### GIVEN ENTRIES

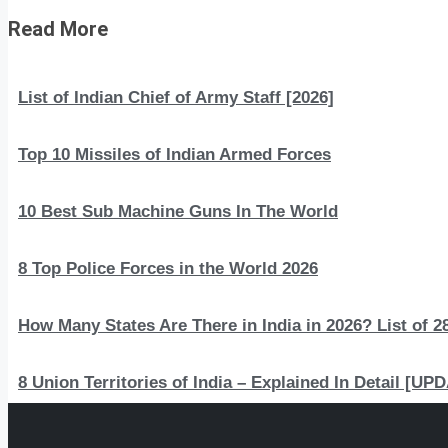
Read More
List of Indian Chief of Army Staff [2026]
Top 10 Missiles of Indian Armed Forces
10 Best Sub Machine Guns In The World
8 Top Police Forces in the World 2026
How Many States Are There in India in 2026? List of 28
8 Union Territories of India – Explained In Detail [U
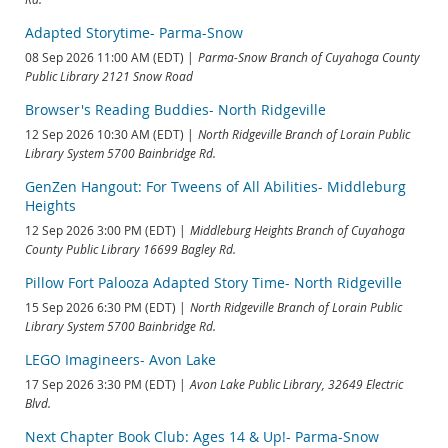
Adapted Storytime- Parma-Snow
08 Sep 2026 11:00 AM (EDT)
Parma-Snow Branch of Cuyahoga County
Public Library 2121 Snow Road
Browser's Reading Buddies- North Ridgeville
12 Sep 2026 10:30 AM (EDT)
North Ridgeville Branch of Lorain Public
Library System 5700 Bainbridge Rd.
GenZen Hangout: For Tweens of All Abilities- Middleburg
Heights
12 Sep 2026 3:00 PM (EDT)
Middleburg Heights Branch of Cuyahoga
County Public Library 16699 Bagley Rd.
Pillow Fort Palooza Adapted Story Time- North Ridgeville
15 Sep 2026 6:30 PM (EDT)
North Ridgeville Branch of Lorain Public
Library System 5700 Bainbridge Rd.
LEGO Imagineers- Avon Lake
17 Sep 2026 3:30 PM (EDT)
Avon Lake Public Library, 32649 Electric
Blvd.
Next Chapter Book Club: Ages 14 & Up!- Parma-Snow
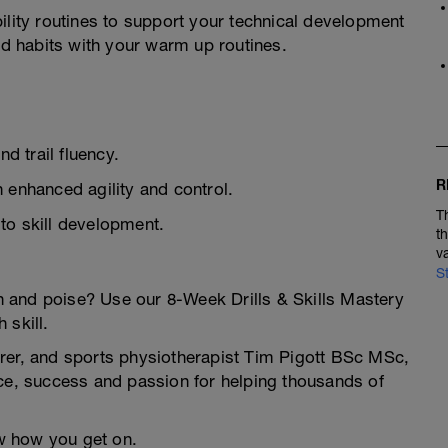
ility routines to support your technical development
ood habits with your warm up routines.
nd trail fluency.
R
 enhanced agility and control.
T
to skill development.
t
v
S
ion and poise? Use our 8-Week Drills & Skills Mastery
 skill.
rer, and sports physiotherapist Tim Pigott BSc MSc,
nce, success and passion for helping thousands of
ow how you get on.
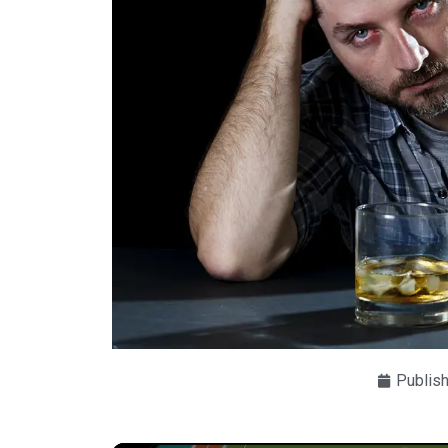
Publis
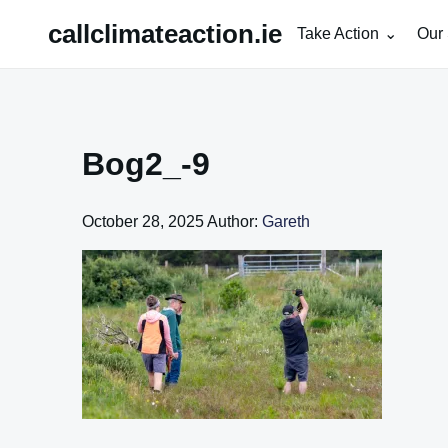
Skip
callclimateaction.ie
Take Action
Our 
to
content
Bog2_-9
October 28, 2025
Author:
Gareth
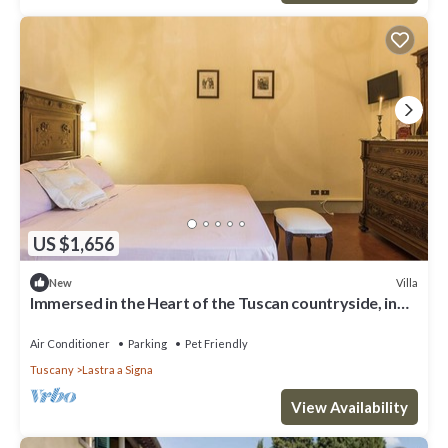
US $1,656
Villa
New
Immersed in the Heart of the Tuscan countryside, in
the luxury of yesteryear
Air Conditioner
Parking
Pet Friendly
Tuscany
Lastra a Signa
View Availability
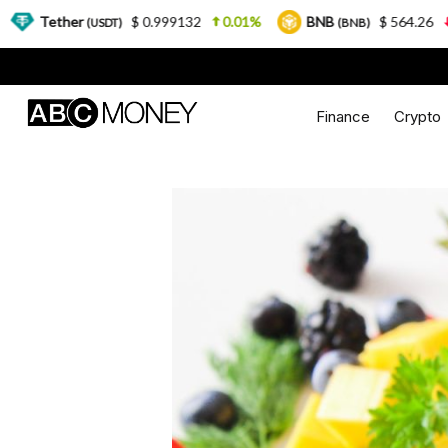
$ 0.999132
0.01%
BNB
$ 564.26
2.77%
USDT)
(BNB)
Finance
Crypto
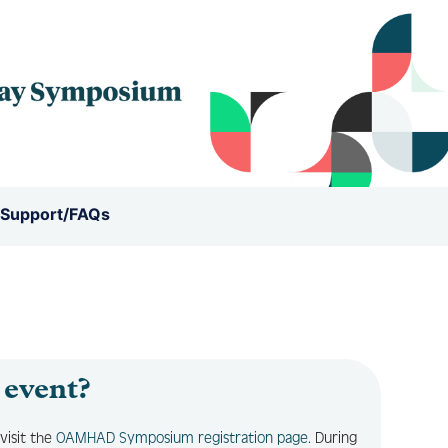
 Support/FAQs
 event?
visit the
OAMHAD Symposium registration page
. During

### ACTION ITEM
Extract every line of text read from the records above, reproducing each one unchanged and in its original order. Omit the picture markers.

### RESPONSE
Read More
List of Indian Chief of Army Staff [2026]
Top 10 Missiles of Indian Armed Forces
10 Best Sub Machine Guns In The World
8 Top Police Forces in the World 2026
How Many States Are There in India in 2026? List of 28
8 Union Territories of India – Explained In Detail [U
Adapted Storytime- Parma-Snow
08 Sep 2026 11:00 AM (EDT)
Parma-Snow Branch of Cuyahoga County
Public Library 2121 Snow Road
Browser's Reading Buddies- North Ridgeville
12 Sep 2026 10:30 AM (EDT)
North Ridgeville Branch of Lorain Public
Library System 5700 Bainbridge Rd.
GenZen Hangout: For Tweens of All Abilities- Middleburg
Heights
12 Sep 2026 3:00 PM (EDT)
Middleburg Heights Branch of Cuyahoga
County Public Library 16699 Bagley Rd.
Pillow Fort Palooza Adapted Story Time- North Ridgeville
15 Sep 2026 6:30 PM (EDT)
North Ridgeville Branch of Lorain Public
Library System 5700 Bainbridge Rd.
LEGO Imagineers- Avon Lake
17 Sep 2026 3:30 PM (EDT)
Avon Lake Public Library, 32649 Electric
Blvd.
Next Chapter Book Club: Ages 14 & Up!- Parma-Snow
ility routines to support your technical development
ood habits with your warm up routines.
nd trail fluency.
R
 enhanced agility and control.
T
to skill development.
t
v
S
ion and poise? Use our 8-Week Drills & Skills Mastery
 skill.
rer, and sports physiotherapist Tim Pigott BSc MSc,
nce, success and passion for helping thousands of
ow how you get on.
Publis
Skip
callclimateaction.ie
Take Action
Our 
to
content
Bog2_-9
October 28, 2025
Author:
Gareth
US $1,656
Villa
New
Immersed in the Heart of the Tuscan countryside, in
the luxury of yesteryear
Air Conditioner
Parking
Pet Friendly
Tuscany
Lastra a Signa
View Availability
$ 0.999132
0.01%
BNB
$ 564.26
2.77%
USDT)
(BNB)
Finance
Crypto
 Support/FAQs
 event?
visit the
OAMHAD Symposium registration page
. During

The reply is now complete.